Of course this have been going  on for a while return of looted artifarts for  

instance. One would hope that France would learn  a lot of lessons from Germany because their  relationship with their colonies have been a bit  frosty and Macron hasn't been helping things with  some of his recent statements. But then there  are also some very serious issues remaining,  for instance the issue of economic sovereignty  which for many African leaders at the time of  Independence was really key and which currently  haven't been fully resolved. So if you look  at what is happening in the West African Sahara  region for instance, I know in the international  media the leaders of those countries, Niger,  Burkina Faso and Mali, are often dismissed as  part of the authoritarian wave but there's still  very a strong ground swell of support for them  because of the perception that they are continuing  an earlier tradition of regaining control of the  natural resources.
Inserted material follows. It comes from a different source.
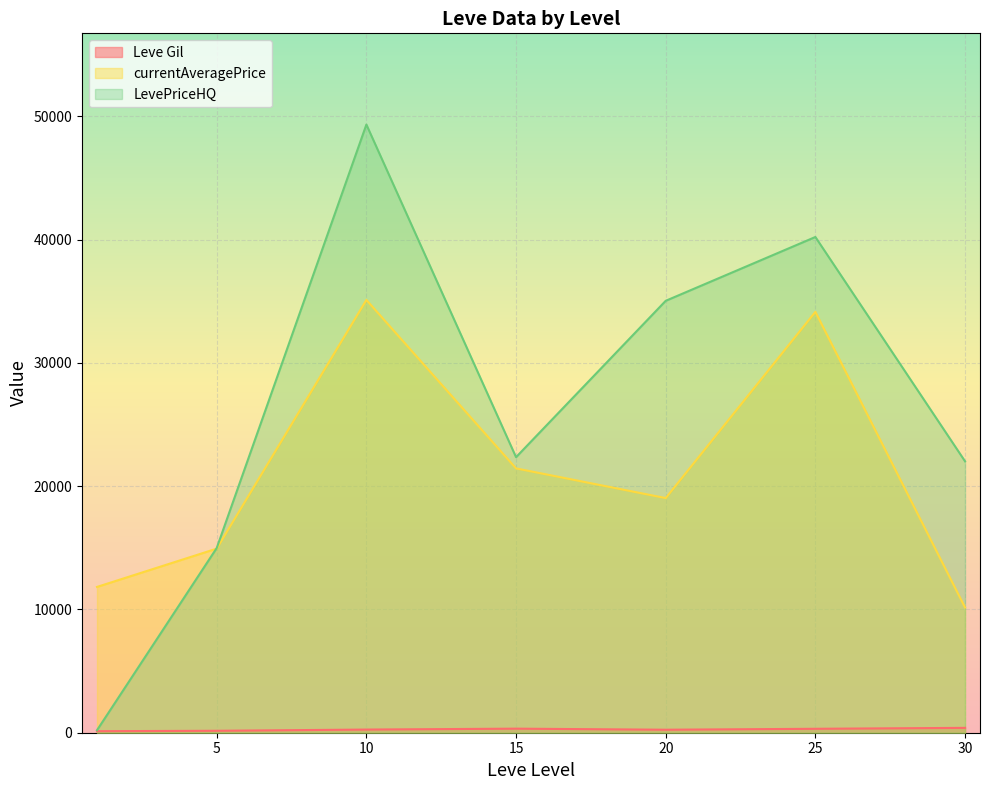

Which series has the widest spread of values?

LevePriceHQ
Some of the moves which  have been made recently, for instance taking  more control of the uranium mines in Niger for  instance and Malis attempt to make sure foreign  companies pay higher taxes.


They've gotten a lot  of popular support. In Senegal something similar  is happening, but the government in Senegal is  very different, they were elected at the polls,  they've also made similar expressions of interest  to review the oil and gas contracts for instance  that Senegal assigned. Progress on that hasn't  been as swift as it is in the sahelian countries.  

So there's a wave happening and in the context  of the discussions globally of authoritarianism  versus democracy I think it's going to be very  important to pay attention to how some of these  demands could fit into from the global South  to some of the interest of countries in the  West as well, because a lot of those demands are  based on again not only sovereignty but democracy  

rights and if we want to preserve democracy  it may be much better to join these kinds of  demands to fight against what may be seen as the  authoritarian wave. So I think I would end here,  there's going to be Q&A, I look forward to  further interaction with you. Thank you.